From my understanding, the pressure sensor is essentially a wheatstone bridge circuit, with the output voltages coming from the nodes on either side of the bridge. If this is the case, there's no way that the voltage could go negative, right? I just get nervous when things are analog and I'm not certain of their current characteristics. Anyways, if this is the case, it still doesn't explain why my LM741 couldn't handle the voltage subtraction without significant error. Any thoughts besides rapid rail switching (since I'm now thinking it might be two positive voltages)?

 

[(*steve*)]

OK, the output is differential, so whilst both will be positive (probably around Vcc/2) you can't say that one will always be higher than the other.

You need a differential amplifier with an appropriate gain. you should use a split power supply so that the output ranges from -??V to +??V. then you need to (maybe) shift the voltage so that the range you want lies within 0 to 5V for the arduino.

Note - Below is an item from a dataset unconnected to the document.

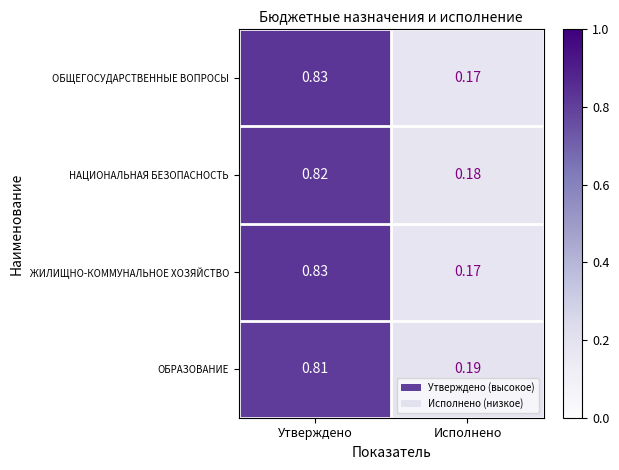

List the labels in order of ОБЩЕГОСУДАРСТВЕННЫЕ ВОПРОСЫ value, smallest first.

Исполнено, Утверждено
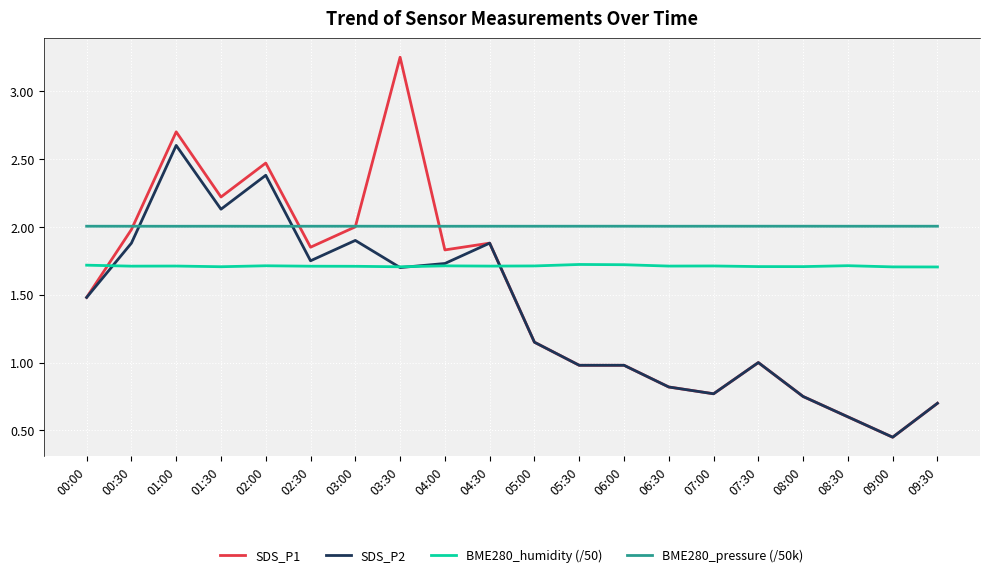

Rank the series by their average value, from highest to lowest.

BME280_pressure (/50k), BME280_humidity (/50), SDS_P1, SDS_P2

See the bottom of page 6 of this which will allow you to do both in one stage.

With a 5V single ended power supply, the 741 is unlikely to b a suitable candidate.

 

[SolarPlexus]

I didn't understand what you meant by your last post. If the voltages are guaranteed to be positive, could I possibly plug both voltages into two analog inputs of the Arduino and then add some simple code saying:

If (analogRead(0)>analogRead(1))
{int PValue = analogRead(0) - analogRead(1)
}

else
int PValue = analogRead(1) - analogRead(0)

Or is there some problem with that measurement method?

 

[(*steve*)]

You could try that, but the variation in the voltages might be small.